** SUPPLIED TEXT follows **

A Local Market en Route to Huayllacocha

A Local Market en Route to Huayllacocha

Pencil Shopping for the Children

Pencil Shopping for the Children

It is always lovely to leave the city and find yourself in the country.  Erlin showed us around his village, which was probably home to about 2000 locals, mostly farmers.  All the structures are extremely simply made with dried blocks of mud and straw with thatched roots.  There was no cement anywhere in the village, all the floors were packed mud, and the only furniture in side was a simple table. Benches were made out of the mud, and a few more chairs were overturned buckets.  There was no running water inside, and the cooking stove was simple clay.  The only indication of modern living was one bare lightbulb hanging in the ceilng.

As we were walking around, Garret took a turn at the plowing with a farmer, and I helped a woman do some hoeing in her plot.  It was hard work, so then it was time for some play.  Garret played futbol with lots of the guys, while I chatted the entire time with an inquisitive local about life in America.  Considering that Spanish is a second language for both of us, we did pretty well!  He wanted to know how much a car costs in the USA, how many children people have, and if most people have enough food to eat, among many other questions.

Garret Works in the FieldsThis is Way Harder Than it Looks!

Garret Works in the Fields

Harder than it looks

Harder than it looks

When it was well past dark, the futbol game finally had to end, and we went back to our hostess’ home for dinner.  I was a bit nervous about the whole meal thing, even though I had told the agency three times that we were vegetarian (which you must specify here means no meat, no chicken, no fish; otherwise “vegetarian” usually means just not beef).  I had imagined myself being served an entire cuy and wondering how I would get out of that awkward situation (guinea pig is not a pet in the Andes, it is a very sustainable food source and every kitchen has a population of them running around.  They love the warmth of the kitchen and won’t leave, even though they will inevitably be roasted in the clay oven).  However, when dinner was served it was a delicious soup with vegetables, potatoes and local cheese.  The guinea pigs had a few more hours of safety!

** End of SUPPLIED TEXT **

TASK SET
1. Answer these questions using the Huayllacocha account:
(a) What were the benches in the village homes made of?
(b) What farm work did Garret take a turn at?
(c) What dish was served at dinner?
2. Turn the paragraph of the Huayllacocha account that begins "As we were walking around" into a short bulleted list that keeps its main facts.
3. Quote the passage of the Huayllacocha account between "It is always" and "in the ceilng.", inclusive.
The entries come from a separate source, not from the Huayllacocha account.

** EXCERPTED DATA follows **

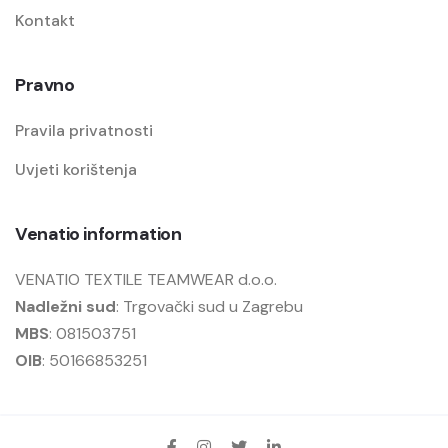
Kontakt
Pravno
Pravila privatnosti
Uvjeti korištenja
Venatio information
VENATIO TEXTILE TEAMWEAR d.o.o.
Nadležni sud
: Trgovački sud u Zagrebu
MBS
: 081503751
OIB
: 50166853251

** End of EXCERPTED DATA **

RESULTS FOR EACH TASK
1.
(a) Mud.
(b) Plowing with a farmer.
(c) A soup with vegetables, potatoes and local cheese.

2.
- Garret took a turn plowing with a farmer, and the narrator helped a woman hoe her plot.
- After the hard work, Garret played futbol with many of the guys.
- The narrator chatted the whole time in Spanish, a second language for both, with an inquisitive local about life in America.
- The local asked how much a car costs in the USA, how many children people have, and whether most people have enough food to eat, among many other questions.

3.
It is always lovely to leave the city and find yourself in the country.  Erlin showed us around his village, which was probably home to about 2000 locals, mostly farmers.  All the structures are extremely simply made with dried blocks of mud and straw with thatched roots.  There was no cement anywhere in the village, all the floors were packed mud, and the only furniture in side was a simple table. Benches were made out of the mud, and a few more chairs were overturned buckets.  There was no running water inside, and the cooking stove was simple clay.  The only indication of modern living was one bare lightbulb hanging in the ceilng.